>> begin Materials provided

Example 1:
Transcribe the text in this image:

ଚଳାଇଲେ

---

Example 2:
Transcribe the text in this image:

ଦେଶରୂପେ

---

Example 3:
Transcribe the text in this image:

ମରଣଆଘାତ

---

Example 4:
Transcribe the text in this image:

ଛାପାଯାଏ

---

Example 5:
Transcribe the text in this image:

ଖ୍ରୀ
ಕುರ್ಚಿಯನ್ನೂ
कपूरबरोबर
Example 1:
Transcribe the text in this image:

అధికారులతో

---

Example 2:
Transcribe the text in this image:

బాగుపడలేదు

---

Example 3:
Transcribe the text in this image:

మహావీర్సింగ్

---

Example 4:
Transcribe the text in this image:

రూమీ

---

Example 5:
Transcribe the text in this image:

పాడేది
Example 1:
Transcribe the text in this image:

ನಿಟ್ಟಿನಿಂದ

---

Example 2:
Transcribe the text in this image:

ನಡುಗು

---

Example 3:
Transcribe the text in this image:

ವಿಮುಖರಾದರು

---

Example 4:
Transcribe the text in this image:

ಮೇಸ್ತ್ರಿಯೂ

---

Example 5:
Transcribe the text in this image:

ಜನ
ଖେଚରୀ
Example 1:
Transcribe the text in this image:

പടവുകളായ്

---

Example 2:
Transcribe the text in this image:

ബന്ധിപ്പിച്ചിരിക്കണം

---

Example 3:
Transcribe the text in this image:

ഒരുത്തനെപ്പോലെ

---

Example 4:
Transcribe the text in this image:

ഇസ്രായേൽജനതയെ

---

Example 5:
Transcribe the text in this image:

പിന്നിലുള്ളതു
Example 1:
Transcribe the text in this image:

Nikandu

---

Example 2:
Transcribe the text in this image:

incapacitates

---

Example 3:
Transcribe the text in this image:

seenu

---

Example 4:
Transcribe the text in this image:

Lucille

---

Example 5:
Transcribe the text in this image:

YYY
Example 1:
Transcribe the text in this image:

>> end Materials provided

▶ Requirement
Please repeat the material above line by line, from the first line to the last, changing nothing.

▶ Answer for this exercise
Example 1:
Transcribe the text in this image:

ଚଳାଇଲେ

---

Example 2:
Transcribe the text in this image:

ଦେଶରୂପେ

---

Example 3:
Transcribe the text in this image:

ମରଣଆଘାତ

---

Example 4:
Transcribe the text in this image:

ଛାପାଯାଏ

---

Example 5:
Transcribe the text in this image:

ଖ୍ରୀ
ಕುರ್ಚಿಯನ್ನೂ
कपूरबरोबर
Example 1:
Transcribe the text in this image:

అధికారులతో

---

Example 2:
Transcribe the text in this image:

బాగుపడలేదు

---

Example 3:
Transcribe the text in this image:

మహావీర్సింగ్

---

Example 4:
Transcribe the text in this image:

రూమీ

---

Example 5:
Transcribe the text in this image:

పాడేది
Example 1:
Transcribe the text in this image:

ನಿಟ್ಟಿನಿಂದ

---

Example 2:
Transcribe the text in this image:

ನಡುಗು

---

Example 3:
Transcribe the text in this image:

ವಿಮುಖರಾದರು

---

Example 4:
Transcribe the text in this image:

ಮೇಸ್ತ್ರಿಯೂ

---

Example 5:
Transcribe the text in this image:

ಜನ
ଖେଚରୀ
Example 1:
Transcribe the text in this image:

പടവുകളായ്

---

Example 2:
Transcribe the text in this image:

ബന്ധിപ്പിച്ചിരിക്കണം

---

Example 3:
Transcribe the text in this image:

ഒരുത്തനെപ്പോലെ

---

Example 4:
Transcribe the text in this image:

ഇസ്രായേൽജനതയെ

---

Example 5:
Transcribe the text in this image:

പിന്നിലുള്ളതു
Example 1:
Transcribe the text in this image:

Nikandu

---

Example 2:
Transcribe the text in this image:

incapacitates

---

Example 3:
Transcribe the text in this image:

seenu

---

Example 4:
Transcribe the text in this image:

Lucille

---

Example 5:
Transcribe the text in this image:

YYY
Example 1:
Transcribe the text in this image:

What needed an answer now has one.